“There’s a difference between misfortune and injustice.”
Rep. Jamie Raskin (D-Md.)
Sen. Bernie Sanders’ email blast hit Wes Haywood’s inbox on New Year’s Day, inviting the retired 81-year-old retired electrical engineer from Catonsville to participate in “Our First Stand,” a national day of rallies demanding the Republican majority in Congress stop the repeal of the Affordable Care Act and its extension of healthcare insurance to millions of previously uninsured Americans. Congressional leaders and thousands of organizations endorsed the actions.
On Jan. 15, Haywood drove to Bowie State University, got caught in backed-up traffic and joined 2,000 Maryland residents in the school’s ballroom, two overflow rooms and the pavement outside chanting “ACA Saves Lives!” and “No Repeal Without a Replacement.” “First Stand” held special meaning for Haywood. “This was my first political rally. I was hoping Bernie Sanders would be here,” said Haywood.
Newly elected Senator Chris Van Hollen headlined the Bowie rally, organized by Vincent DeMarco, president of the Maryland Health Care for All Coalition.

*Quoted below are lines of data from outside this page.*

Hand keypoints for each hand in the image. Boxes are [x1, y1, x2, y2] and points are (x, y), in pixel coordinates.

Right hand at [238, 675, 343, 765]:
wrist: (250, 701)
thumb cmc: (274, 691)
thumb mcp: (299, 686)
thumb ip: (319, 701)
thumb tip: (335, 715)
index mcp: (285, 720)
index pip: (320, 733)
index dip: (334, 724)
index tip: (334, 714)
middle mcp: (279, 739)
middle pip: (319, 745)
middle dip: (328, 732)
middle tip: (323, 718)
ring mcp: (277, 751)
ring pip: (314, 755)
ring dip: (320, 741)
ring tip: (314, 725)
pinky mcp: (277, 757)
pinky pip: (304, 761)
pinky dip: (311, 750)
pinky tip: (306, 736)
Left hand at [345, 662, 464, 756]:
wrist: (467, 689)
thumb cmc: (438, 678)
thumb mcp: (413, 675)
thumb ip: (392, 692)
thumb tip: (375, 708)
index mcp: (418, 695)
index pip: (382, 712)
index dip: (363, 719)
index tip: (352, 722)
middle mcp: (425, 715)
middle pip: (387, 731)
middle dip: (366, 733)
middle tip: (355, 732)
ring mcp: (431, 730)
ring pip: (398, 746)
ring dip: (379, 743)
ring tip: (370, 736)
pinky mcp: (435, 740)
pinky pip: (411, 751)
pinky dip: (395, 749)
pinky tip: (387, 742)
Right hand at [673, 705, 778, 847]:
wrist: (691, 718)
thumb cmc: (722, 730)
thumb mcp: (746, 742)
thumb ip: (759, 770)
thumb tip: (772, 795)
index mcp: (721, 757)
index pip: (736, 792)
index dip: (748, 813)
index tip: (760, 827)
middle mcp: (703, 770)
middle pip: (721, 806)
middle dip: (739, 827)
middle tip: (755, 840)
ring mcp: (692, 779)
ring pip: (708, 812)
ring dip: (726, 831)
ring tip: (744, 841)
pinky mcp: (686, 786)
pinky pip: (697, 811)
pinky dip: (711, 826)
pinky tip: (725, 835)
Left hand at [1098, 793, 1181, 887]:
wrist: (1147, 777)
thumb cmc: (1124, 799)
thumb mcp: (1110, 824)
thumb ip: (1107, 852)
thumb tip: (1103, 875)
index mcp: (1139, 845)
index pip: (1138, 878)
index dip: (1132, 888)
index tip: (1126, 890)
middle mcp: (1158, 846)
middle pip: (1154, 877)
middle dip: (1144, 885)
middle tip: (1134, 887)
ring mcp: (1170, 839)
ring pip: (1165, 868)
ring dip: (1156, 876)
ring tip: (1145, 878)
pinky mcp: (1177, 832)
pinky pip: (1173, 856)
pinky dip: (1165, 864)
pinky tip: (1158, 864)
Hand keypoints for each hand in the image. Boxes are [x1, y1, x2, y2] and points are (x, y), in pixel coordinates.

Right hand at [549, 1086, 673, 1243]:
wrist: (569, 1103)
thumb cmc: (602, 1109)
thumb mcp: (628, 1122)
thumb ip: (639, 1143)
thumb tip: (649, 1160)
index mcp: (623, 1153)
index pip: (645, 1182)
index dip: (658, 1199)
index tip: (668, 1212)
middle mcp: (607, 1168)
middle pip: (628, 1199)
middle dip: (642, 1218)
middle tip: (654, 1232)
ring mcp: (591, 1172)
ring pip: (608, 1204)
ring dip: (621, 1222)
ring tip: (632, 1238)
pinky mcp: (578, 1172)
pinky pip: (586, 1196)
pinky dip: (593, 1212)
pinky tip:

“This is the first battle of many to come. We will win this battle if we stay united,” said Van Hollen, whose staff circulated a flier with contact information for Republican senators. “Call your friends and relatives in Republican states and get them to call their senators,” said Van Hollen, who outlined benefits of the Affordable Care Act he said are not widely known. Up to 476,000 Marylanders could lose their coverage if the ACA is entirely or partially repealed, said Van Hollen. “If the emergency room once again becomes the first line of access to healthcare for people who have lost insurance, costs and premiums will go up for everyone,” he said.
Rep. Steny Hoyer joined other speakers, who included county executives, members of Congress and citizens who were once uninsured, whose lives were saved by the ACA. Hoyer recounted the battle to pass the ACA against the opposition of the Tea Party. “I am a grandfather,” said Hoyer. “When my grandchild goes to school, I want her and the children who sit beside her to be healthy. We are all in this together.”
Newly elected Rep. Jamie Raskin, a survivor of stage-three colon cancer, talked about how, after his election, he stood in line in the Longworth House Office Building to sign up for federally-provided health care insurance alongside other members of Congress who are now voting to repeal coverage for millions of Americans.
“There’s a difference,” Raskin said, “between misfortune and injustice.” It’s misfortune, he said, when you get cancer or a disabling medical condition. But it’s “injustice” if elected officials who are “protected by a plan paid for by taxpayers” are denying health care coverage to men and women and children who desperately need it.
Concern over policies emanating from election of Donald Trump was widespread. “Trump has No Plan,” read one participant’s sign. “We are living in terrible, crucial times with an illegitimate candidate elected to the nation’s highest office,” said Bonnie Schrack, a Greenbelt resident who said she is worried about losing her coverage under the ACA. The rally’s loudest applause was cheering in response to Rep. Raskin when he said, “Someday, I may be voting to impeach President Trump.”
Nigel Nesbeth, a 20-year member of Local 1199 of the Service Employees International Union, wore his union’s T-shirt to the rally. A stationary engineer at Prince George’s Hospital Center, Nesbeth said, “I have lately come to realize how fortunate I am to have the benefits that come with being a member of a union,” said Nesbeth. When more people receive good medical care everyone gains, he said. “Instead of cutting medical care, more money should be invested in health education to help people avoid illnesses,” he said.
Literature circulated at the rally from www.consumerhealthfirst.org listed other implications of repealing ACA’s patient protections: Roughly 2.5 million people have pre-existing health conditions and could be denied coverage altogether or be charged significantly more; 41,000 young adults are at risk of losing coverage they now have on their parents’ plans; more than 100,000 people who receive premium subsidies would no longer be able to afford insurance; the ACA mandates that women can purchase insurance for the same price as men (previously they paid up to 39 percent more for coverage); 2.25 million Marylanders, including 585,000 children, are at risk of having lifetime limits on their coverage restored—a potentially catastrophic financial hit.